For the most part, I think doctors know to trust a nurse's intuition or his/her experience with this specialty. I think those that are horses patooties are few and far between.
Also....one other side note....intelligence is not necessarily equitable with book knowledge. I know many a nurse with an IQ over 150. I know 2 MDs that I outscored on the SAT (back in 1979). They went to med school. I went to engineering and later NS. Choices are choices. Are those docs more "intelligent" than I? I don't know, but what I *do* know is that they beat me hands down in Urology!
Sep 5, '11I had a patient with a BP up to the 170's systolic after receiving several BP meds...patient was also in pain, but when the I called the doc earlier he didn't want to order anything else. Patient's BP was up probably because of their chronic arthritis. Anyway, I called this doc at 0300 regarding this BP and he questioned, "why are you monitoring my patient's BP at 3 in the morning? *I* would be ****** if you were monitoring my BP at this hour!" and basically told me to stop monitoring the BP's, thank you, goodbye. Umm, this is a CARDIAC patient? on a CARDIAC floor? And guess what, patients stroke out in the middle of the night...made me so mad! I sat with the patient and talked to them for awhile and tried other means to pain relief. Thankfully the pressures dropped to a more acceptable 140's systolic but I was still pretty ticked off over what the doc said to me!

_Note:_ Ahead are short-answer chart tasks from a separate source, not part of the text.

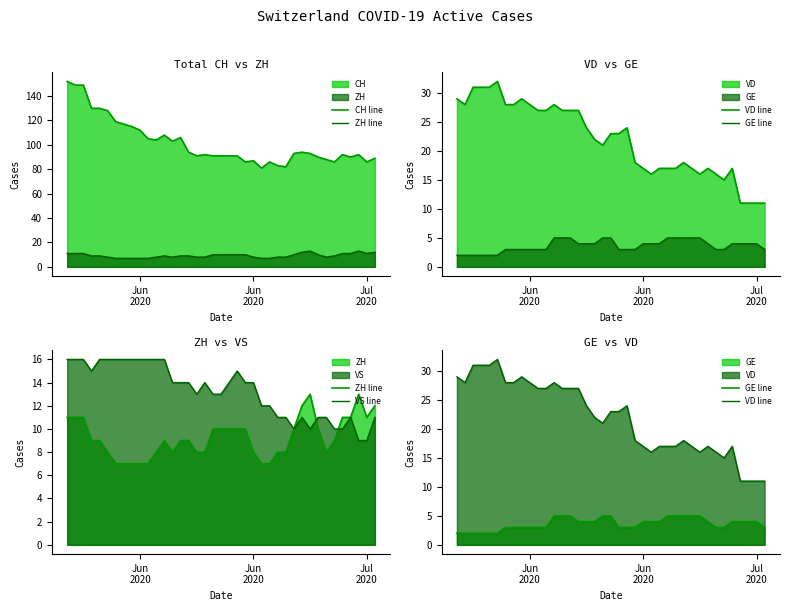

At which category is the sum across all series the highest?

Jun
2020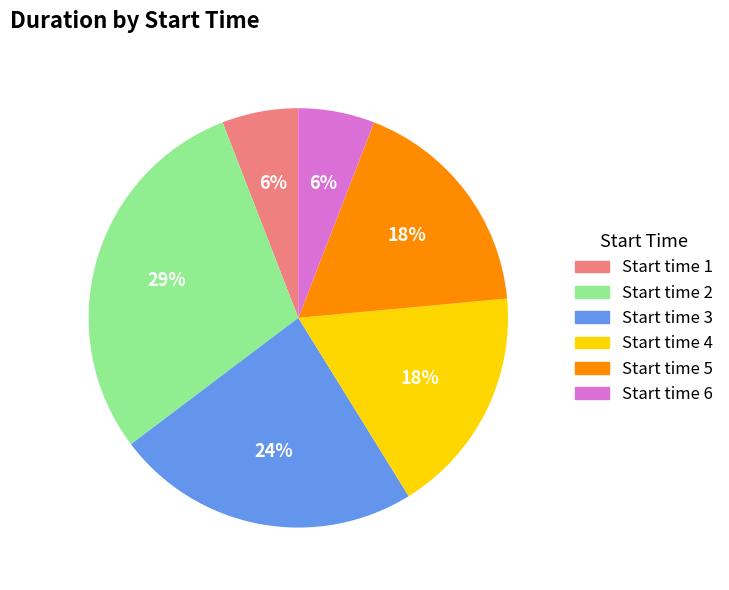

To the nearest percent, what is the average slice percentage?

17%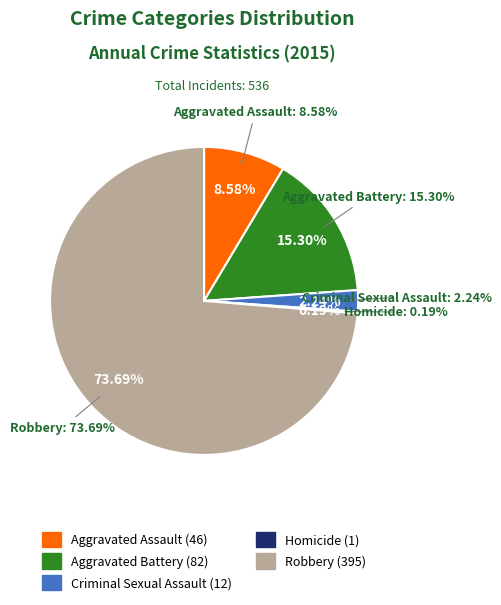

Which slice is the smallest?

Homicide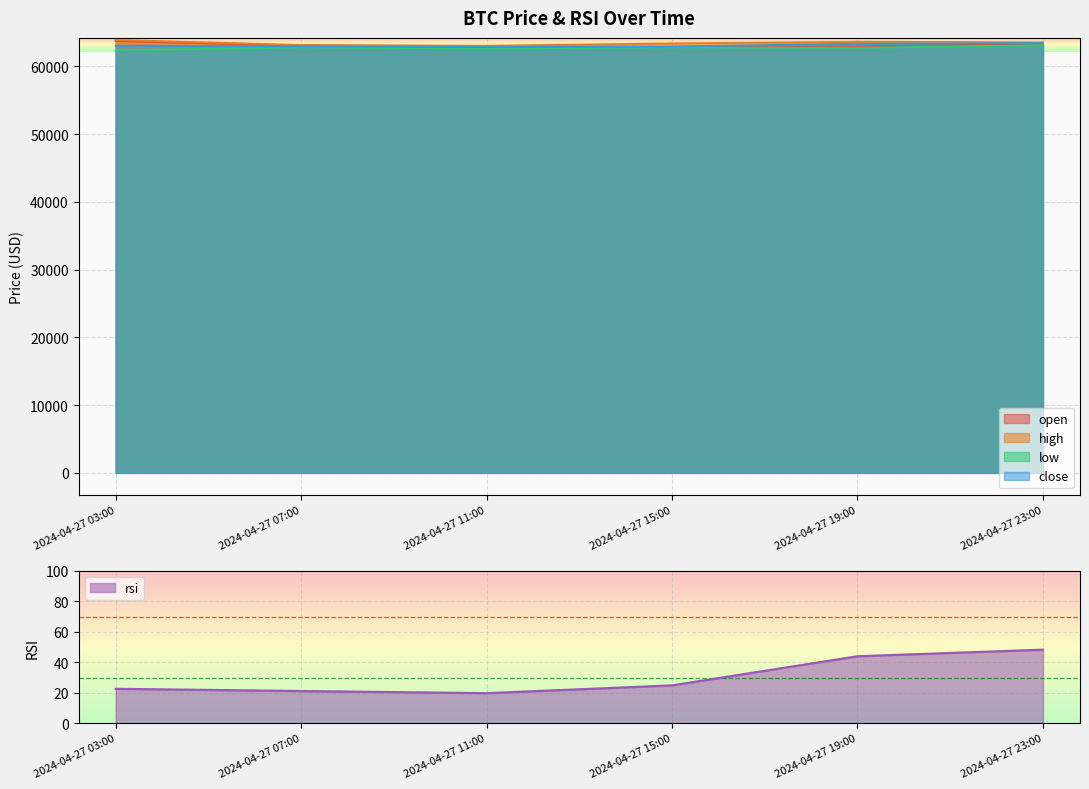

Which has a higher value, 2024-04-27 07:00 or 2024-04-27 23:00?

2024-04-27 23:00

I also hate it how doctors always walk away from me when I try to talk to them regarding a patient or to get orders. Not all of them are like that, but a lot of them are. I have to walk with them. I don't enjoy chasing them down the hall.
Sep 5, '11Quote from Krista09THis one has me LOLing, what does he mean why do we check vitals at night? Um hello! There's a reason why the patient is in the hospital to begin with, we don't go ''hotel'' after midnight and turn everyone in until morning, patients actually need 24 hour monitoring... duh! I would've ask him why he works at night! do your job doc and give the guy some BP meds.A co-worker of mine got yelled at for calling the on-call dr because of a high blood pressure. The Pt's blood pressure was 200's/100's; the Dr's response: why in god's name would anyone check a blood pressure in the middle of the night, now I'll have to do something about it.

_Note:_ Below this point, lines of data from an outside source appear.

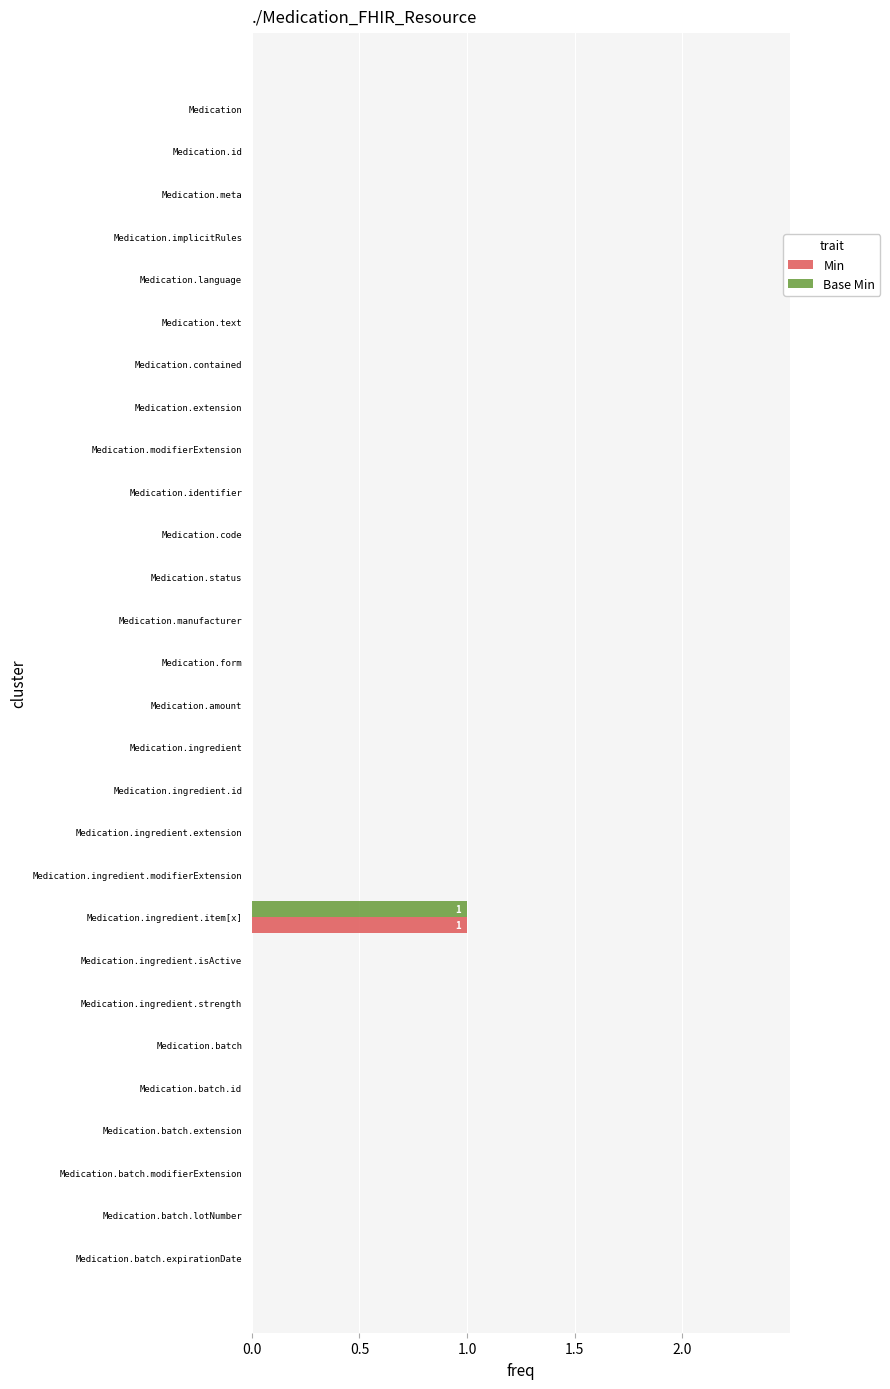

The Base Min series shows 0 at Medication.batch.modifierExtension. True or false?

True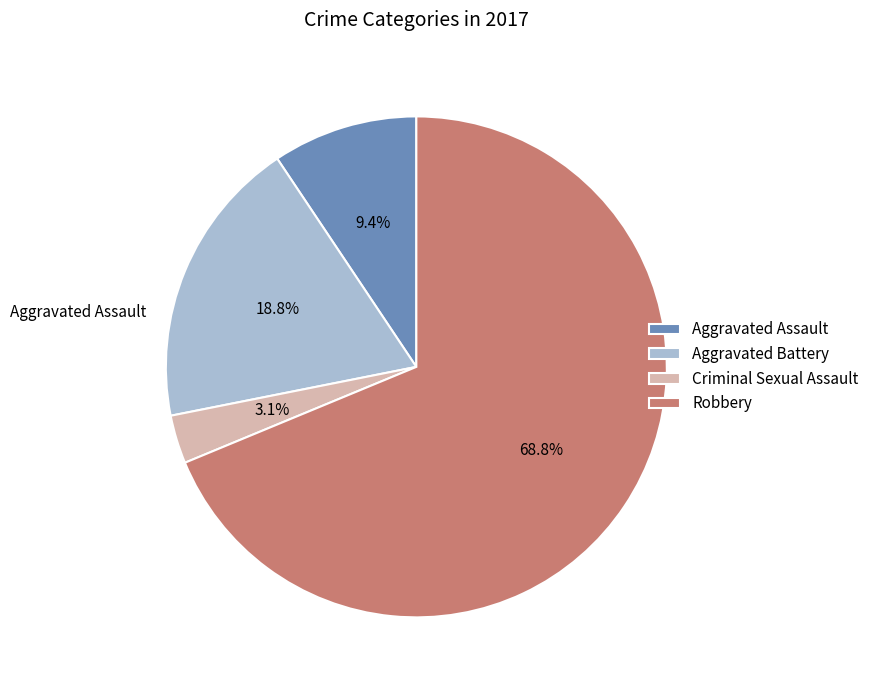

Is it true that Aggravated Battery is 19% of the pie?

True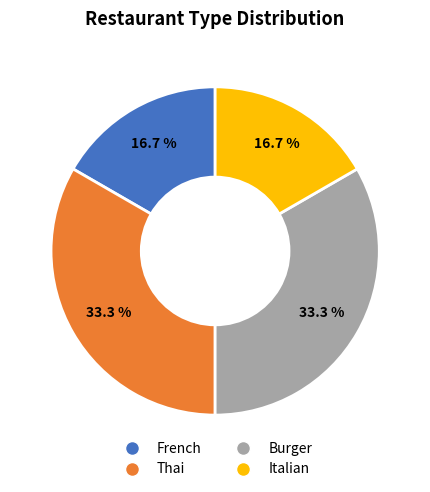

True or false: French accounts for 2% of the total.

False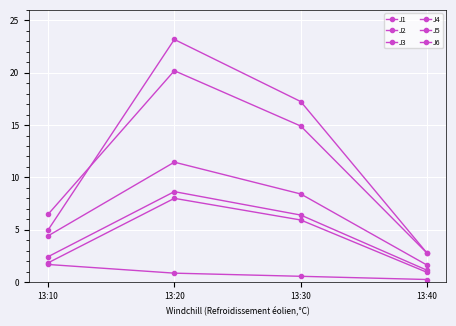

Count the number of data series in this chart.

6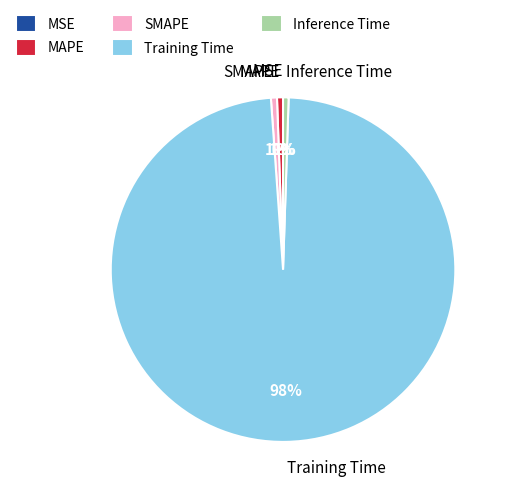

What percentage is the Inference Time slice, to the nearest percent?

1%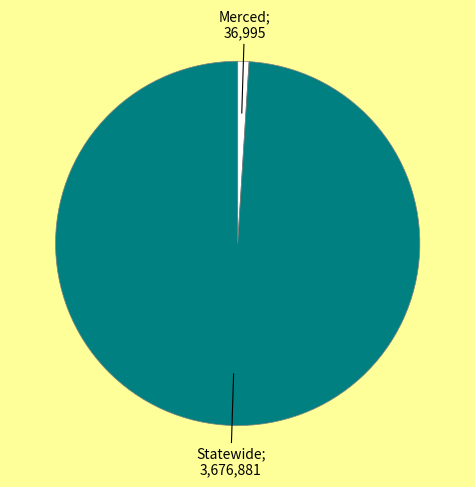

Is there a majority slice in this chart?

Yes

absolutely ridiculous, we work on a busy general medicine floor, many of our patients are in bad shape. So: YES dr we will continue to check vitals in the middle of the night.

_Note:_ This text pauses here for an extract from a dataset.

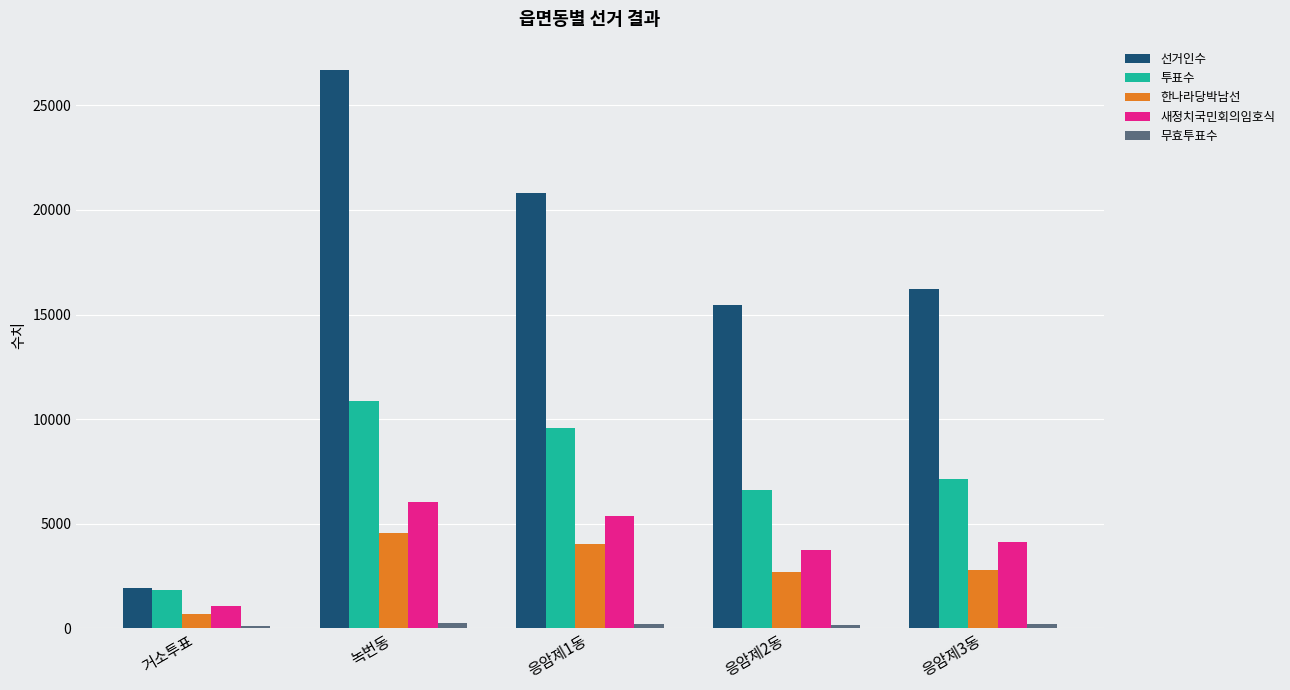

Which series changed the most between 거소투표 and 녹번동?

선거인수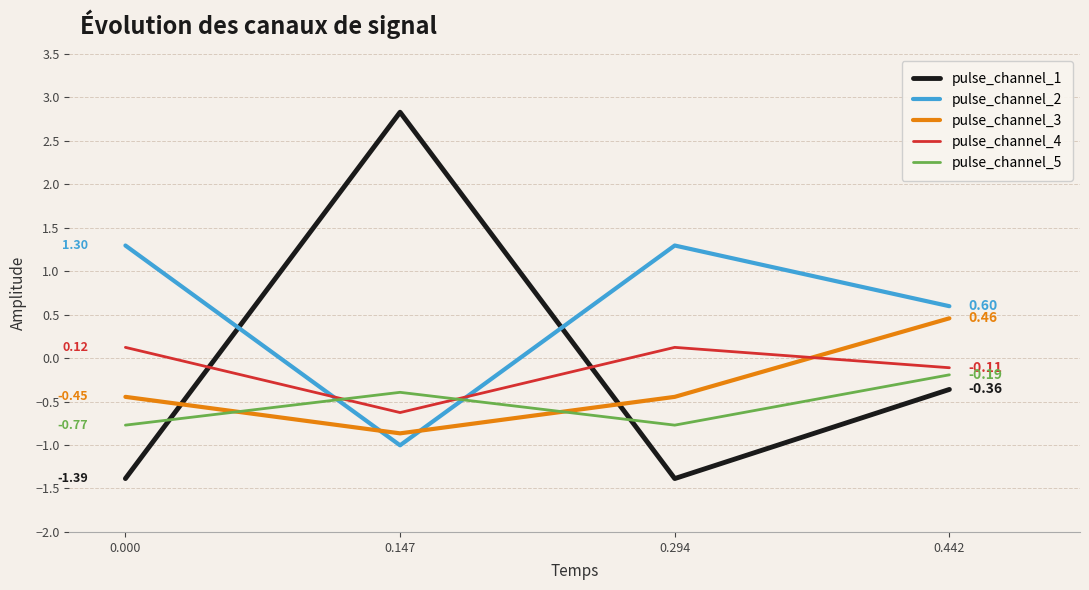

What is the spread (max minus min) of values at 0.000?

2.7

Sep 5, '11Quote from healthstarI agree 100% but you still missed the point.And I never heard nurses say anything positive about doctors, i am sick of this nurse-doctor war. Anybody can become a doctor or a nurse, nothing is impossible when you study, but not everybody wants to become a nurse or a doc. Everybody's job is hard, requires work, not everybody has the same personality(thank god). Yes, some people get paid more than others. I hate it when people say, doctors make so much money while nurses do everything and they get paid much less. If money is the only thing that satisfies you, stop complaining and go to medical school and be a damn doctor and not a nurse. Complaining doesn't get you very far.